Task objective: Nothing but the lines below from the one with "thumb cmc: (109, 80)" through the one with "thumb mcp: (554, 470)" should be output, each exactly as given, and no pictures.

[Images with bounding boxes]
+ + + + + + +
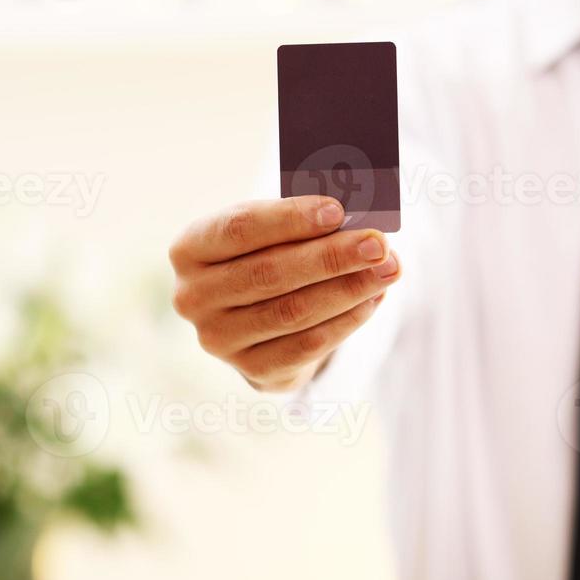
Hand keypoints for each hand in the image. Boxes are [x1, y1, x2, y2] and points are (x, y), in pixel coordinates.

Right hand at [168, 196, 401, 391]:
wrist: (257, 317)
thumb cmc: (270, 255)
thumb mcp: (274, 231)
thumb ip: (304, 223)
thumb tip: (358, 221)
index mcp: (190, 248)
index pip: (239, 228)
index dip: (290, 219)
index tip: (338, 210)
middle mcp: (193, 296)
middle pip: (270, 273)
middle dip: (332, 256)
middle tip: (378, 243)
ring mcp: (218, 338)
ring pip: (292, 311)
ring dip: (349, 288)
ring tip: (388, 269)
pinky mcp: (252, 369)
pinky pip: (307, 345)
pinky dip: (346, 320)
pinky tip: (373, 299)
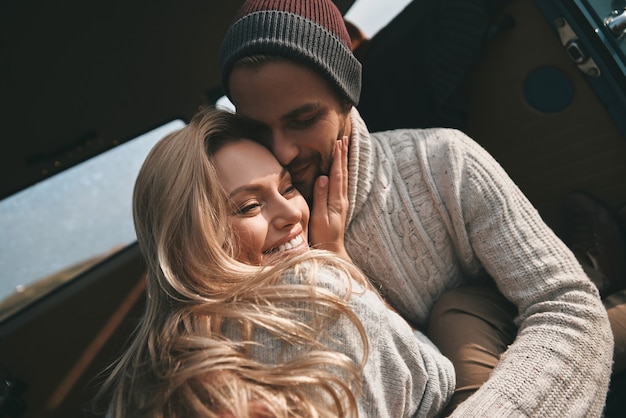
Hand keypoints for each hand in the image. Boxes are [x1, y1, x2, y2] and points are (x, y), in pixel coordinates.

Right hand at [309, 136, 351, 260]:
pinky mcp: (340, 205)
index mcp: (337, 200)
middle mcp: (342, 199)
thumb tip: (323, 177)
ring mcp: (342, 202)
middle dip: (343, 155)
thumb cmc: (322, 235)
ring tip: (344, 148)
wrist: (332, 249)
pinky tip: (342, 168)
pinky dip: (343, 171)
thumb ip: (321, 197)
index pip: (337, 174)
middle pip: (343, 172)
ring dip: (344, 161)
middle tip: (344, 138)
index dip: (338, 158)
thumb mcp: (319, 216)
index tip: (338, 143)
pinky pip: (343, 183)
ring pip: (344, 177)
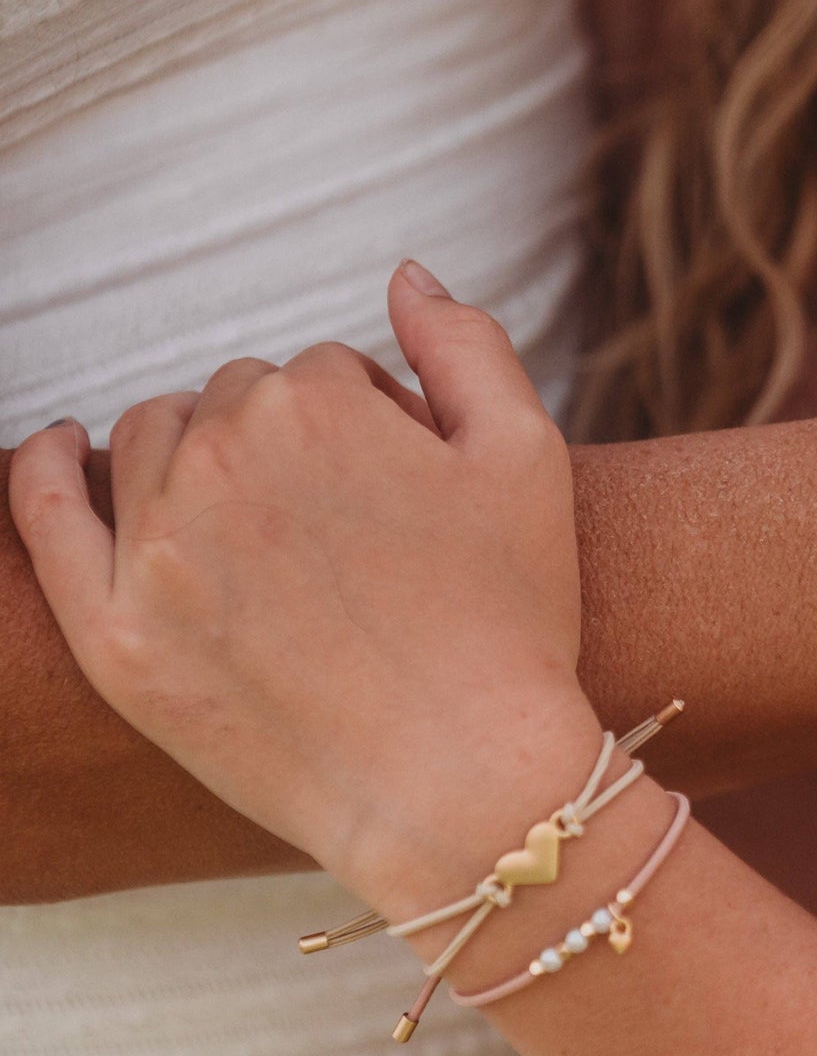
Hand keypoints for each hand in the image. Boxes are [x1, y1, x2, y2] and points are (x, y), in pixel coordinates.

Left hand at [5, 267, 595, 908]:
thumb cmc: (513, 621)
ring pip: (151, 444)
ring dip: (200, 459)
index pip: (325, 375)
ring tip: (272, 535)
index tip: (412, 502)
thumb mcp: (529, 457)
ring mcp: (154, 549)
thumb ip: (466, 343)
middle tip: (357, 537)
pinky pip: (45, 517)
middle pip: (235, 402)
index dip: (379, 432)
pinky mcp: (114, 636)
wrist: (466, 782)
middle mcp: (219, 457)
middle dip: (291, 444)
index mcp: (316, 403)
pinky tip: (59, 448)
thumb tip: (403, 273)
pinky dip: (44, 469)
+ + + + + + +
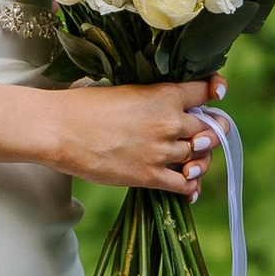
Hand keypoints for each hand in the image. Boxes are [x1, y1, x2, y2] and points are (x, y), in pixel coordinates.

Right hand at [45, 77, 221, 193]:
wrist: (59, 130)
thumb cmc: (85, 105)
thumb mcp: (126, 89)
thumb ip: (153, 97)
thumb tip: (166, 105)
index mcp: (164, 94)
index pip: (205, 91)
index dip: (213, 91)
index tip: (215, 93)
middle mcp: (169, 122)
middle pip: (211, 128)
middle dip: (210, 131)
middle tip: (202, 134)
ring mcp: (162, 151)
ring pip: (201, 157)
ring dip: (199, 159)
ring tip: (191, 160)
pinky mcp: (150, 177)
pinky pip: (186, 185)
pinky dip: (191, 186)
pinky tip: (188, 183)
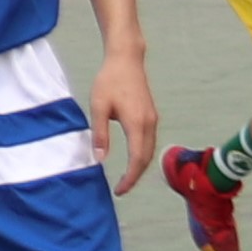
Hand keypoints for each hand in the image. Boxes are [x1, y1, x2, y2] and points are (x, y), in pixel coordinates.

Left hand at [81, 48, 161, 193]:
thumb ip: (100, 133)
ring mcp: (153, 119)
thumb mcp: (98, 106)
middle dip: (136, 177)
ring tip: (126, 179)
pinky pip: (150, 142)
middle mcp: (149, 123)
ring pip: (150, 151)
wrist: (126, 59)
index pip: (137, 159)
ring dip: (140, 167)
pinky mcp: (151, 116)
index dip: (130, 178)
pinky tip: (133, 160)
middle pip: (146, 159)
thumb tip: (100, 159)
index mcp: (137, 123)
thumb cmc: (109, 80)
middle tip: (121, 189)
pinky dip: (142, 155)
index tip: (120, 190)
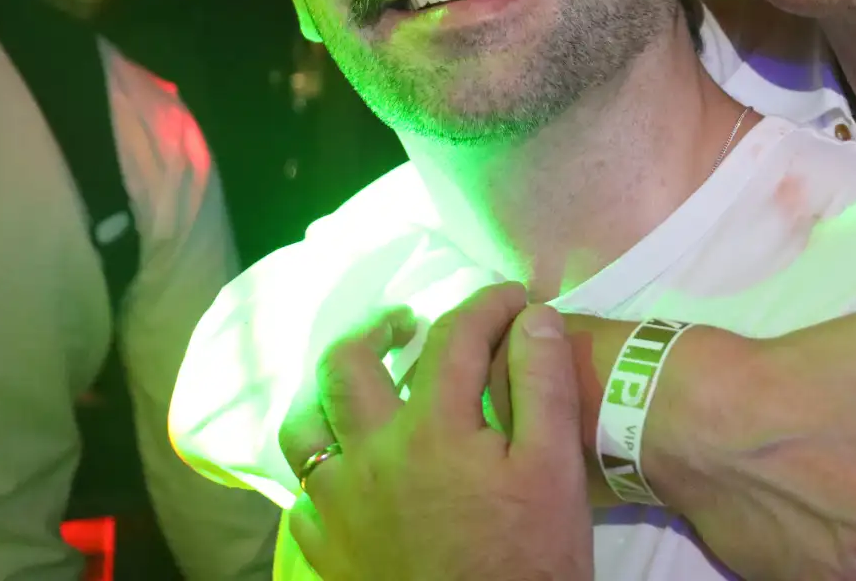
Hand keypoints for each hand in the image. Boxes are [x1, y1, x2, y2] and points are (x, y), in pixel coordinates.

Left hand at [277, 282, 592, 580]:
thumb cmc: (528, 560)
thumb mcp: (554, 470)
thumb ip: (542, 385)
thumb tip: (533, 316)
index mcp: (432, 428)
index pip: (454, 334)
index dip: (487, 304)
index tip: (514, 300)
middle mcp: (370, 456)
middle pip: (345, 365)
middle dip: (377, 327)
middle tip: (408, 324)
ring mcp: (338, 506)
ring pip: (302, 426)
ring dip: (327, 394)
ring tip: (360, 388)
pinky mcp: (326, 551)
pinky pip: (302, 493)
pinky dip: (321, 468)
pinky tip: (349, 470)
+ + + + + + +
Reply:
thumb cmc: (109, 80)
middle tip: (121, 189)
pinky dip: (142, 155)
index tip: (120, 190)
Hand keypoints for each hand in the image. Boxes are [x1, y1, x2, y2] and points are (x, y), in pixel coordinates.

Left hand at [277, 282, 592, 580]:
thumb cmc: (528, 560)
thumb mcp: (554, 470)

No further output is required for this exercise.